• _Work to complete_: In the article on unidirectional flow cleanrooms below, extract the passage that begins at the words "2. The plug" and stops after the words "over the place.". Copy it word for word.

Introduction of Unidirectional Flow Cleanroom
Introduction of Unidirectional Flow Cleanroom
Introduction of Unidirectional Flow Cleanroom
July 17, 2023

Unidirectional flow cleanrooms used to be called laminar flow cleanrooms or parallel flow cleanrooms, and have been officially called unidirectional flow cleanrooms since US Federal Standard 209C. The unidirectional flow cleanroom is defined as a cleanroom in which the air flow passes through the entire room section in a single direction along parallel flow lines at a uniform cross-sectional wind speed.

Unidirectional flow cleanroom relies on the "piston" squeezing action of the air supply to quickly discharge indoor pollutants. In the cleanroom, from the air supply port to the return air port, there is basically no change in the cross section of the air flow. The air supply, the static pressure box and the filter play the role of equalizing the pressure, the flow velocity on the cross-section of the whole chamber is relatively uniform, and the streamlines in the working area are parallel in one direction without eddy current.

In the Unidirectional flow cleanroom, the clean air flow is not one or several, but fills the whole section of the room, so this kind of cleanroom does not rely on mixing and dilution, but pushes out the polluted air in the room along the entire section to outdoor, so as to achieve the purpose of purifying indoor air. Therefore, some people call the airflow in the unidirectional flow cleanroom "plug flow", "push flow" and "squeezed weak air jet". Clean air is like an air piston, pushing forward (down) along the "cylinder" of the room, squeezing the original air with high dust concentration out of the room.

There are two important prerequisites for guaranteeing the characteristics of a unidirectional flow cleanroom (high cleanliness and fast self-cleaning recovery):
1. The cleanliness of the incoming flow.
2. The plug flow situation of incoming flow.

In order to ensure the realization of the "piston" effect, the important measure taken is to cover the ceiling or wall with filters. Since both the filter and the ceiling are framed, it is impossible to fill the filter with all over the place.

The fullness of the filter is measured by the fullness ratio. For the unidirectional flow cleanroom, assuming that the filter filling ratio reaches 100% (even without the frame), the entire height and section of the room are parallel unidirectional airflow without vortex areas. Ideally, the dust concentration in the room after the filter depends only on the filter supply air concentration. If the filter is not 100% full, but has a ratio (that is, the fullness ratio), there will be a vortex area at this time, and the dust concentration of the unidirectional flow cleanroom with different fullness ratio is different. Similarly, the dust concentration of the unidirectional flow cleanroom with different personnel density is also different, so the number of personnel in the unidirectional flow cleanroom should be properly controlled.

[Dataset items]
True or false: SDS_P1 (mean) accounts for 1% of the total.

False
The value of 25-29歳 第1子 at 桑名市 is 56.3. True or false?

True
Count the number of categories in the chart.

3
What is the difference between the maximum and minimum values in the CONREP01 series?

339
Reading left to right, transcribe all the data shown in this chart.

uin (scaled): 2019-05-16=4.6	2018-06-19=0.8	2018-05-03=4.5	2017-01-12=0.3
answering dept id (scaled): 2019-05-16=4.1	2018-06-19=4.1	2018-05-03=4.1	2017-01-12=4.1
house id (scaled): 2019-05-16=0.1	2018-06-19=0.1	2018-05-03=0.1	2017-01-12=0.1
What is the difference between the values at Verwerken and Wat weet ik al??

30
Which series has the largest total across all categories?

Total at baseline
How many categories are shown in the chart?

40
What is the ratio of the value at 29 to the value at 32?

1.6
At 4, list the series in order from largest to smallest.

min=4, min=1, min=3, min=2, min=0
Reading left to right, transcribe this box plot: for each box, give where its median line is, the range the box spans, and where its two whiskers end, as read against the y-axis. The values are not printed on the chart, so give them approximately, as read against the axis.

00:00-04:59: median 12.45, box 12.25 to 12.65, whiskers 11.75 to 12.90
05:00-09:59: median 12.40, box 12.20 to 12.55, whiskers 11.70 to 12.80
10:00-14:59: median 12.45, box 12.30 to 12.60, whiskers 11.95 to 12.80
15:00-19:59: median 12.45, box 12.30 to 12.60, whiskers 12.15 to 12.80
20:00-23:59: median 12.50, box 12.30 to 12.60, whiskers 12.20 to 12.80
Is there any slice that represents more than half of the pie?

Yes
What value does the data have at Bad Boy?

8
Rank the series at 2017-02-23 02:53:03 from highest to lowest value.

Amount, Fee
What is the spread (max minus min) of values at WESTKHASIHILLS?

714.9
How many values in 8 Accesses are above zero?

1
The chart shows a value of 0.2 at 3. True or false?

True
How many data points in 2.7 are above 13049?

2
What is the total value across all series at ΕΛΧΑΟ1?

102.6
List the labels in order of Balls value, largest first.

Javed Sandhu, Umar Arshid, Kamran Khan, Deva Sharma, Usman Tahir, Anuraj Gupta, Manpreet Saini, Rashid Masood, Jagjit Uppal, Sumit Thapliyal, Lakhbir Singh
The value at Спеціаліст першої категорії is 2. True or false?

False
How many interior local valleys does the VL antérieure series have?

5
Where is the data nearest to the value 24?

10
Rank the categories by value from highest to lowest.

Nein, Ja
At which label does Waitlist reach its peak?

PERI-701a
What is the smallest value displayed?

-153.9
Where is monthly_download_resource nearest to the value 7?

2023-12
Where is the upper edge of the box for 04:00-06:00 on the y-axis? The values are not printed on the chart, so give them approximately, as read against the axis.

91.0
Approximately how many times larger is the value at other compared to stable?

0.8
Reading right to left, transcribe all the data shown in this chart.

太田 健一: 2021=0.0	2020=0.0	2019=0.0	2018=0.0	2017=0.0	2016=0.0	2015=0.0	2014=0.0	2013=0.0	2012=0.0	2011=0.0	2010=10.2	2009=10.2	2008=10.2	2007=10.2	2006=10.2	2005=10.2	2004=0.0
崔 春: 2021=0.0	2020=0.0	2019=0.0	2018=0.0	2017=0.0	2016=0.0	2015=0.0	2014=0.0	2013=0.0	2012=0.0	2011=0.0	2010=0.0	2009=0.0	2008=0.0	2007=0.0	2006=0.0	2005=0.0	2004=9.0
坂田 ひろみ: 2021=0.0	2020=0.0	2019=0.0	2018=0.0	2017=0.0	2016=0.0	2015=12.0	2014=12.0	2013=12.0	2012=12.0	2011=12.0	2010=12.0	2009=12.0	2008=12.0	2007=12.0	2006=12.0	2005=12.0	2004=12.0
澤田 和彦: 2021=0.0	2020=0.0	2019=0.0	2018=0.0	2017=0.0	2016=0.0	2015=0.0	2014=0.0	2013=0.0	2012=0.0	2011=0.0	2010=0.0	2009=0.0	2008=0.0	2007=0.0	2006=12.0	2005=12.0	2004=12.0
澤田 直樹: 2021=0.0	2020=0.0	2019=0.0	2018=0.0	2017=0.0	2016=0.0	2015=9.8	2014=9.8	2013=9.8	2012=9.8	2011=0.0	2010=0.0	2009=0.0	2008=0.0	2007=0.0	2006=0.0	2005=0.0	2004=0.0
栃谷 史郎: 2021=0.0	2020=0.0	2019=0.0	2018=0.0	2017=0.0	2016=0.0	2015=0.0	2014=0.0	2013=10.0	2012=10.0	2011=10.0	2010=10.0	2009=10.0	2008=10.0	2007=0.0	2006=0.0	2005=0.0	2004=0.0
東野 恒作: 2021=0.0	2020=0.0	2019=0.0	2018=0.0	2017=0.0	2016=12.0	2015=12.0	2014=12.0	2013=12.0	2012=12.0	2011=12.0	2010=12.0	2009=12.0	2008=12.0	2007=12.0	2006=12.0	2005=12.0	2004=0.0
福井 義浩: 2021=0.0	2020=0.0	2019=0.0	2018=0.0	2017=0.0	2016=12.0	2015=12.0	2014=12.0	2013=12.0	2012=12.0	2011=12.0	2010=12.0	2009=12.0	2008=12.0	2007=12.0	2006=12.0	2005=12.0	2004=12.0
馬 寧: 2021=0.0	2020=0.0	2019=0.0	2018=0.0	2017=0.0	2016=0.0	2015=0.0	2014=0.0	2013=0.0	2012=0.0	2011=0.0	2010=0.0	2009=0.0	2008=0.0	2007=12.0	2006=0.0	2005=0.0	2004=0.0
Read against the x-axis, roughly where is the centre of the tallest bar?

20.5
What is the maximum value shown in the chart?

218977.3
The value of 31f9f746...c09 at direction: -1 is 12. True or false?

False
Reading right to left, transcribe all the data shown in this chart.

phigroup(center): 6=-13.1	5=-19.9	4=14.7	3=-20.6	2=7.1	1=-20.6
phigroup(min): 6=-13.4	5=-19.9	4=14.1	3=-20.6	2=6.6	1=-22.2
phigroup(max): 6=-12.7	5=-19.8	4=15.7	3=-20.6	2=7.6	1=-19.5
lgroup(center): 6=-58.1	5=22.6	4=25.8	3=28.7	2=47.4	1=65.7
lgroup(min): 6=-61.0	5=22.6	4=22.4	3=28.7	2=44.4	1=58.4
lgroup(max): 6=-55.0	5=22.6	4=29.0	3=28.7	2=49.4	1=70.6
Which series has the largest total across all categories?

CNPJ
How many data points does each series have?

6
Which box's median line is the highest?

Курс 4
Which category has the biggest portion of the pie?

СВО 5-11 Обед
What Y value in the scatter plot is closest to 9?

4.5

• _Task answer_:
2. The plug flow situation of incoming flow.

In order to ensure the realization of the "piston" effect, the important measure taken is to cover the ceiling or wall with filters. Since both the filter and the ceiling are framed, it is impossible to fill the filter with all over the place.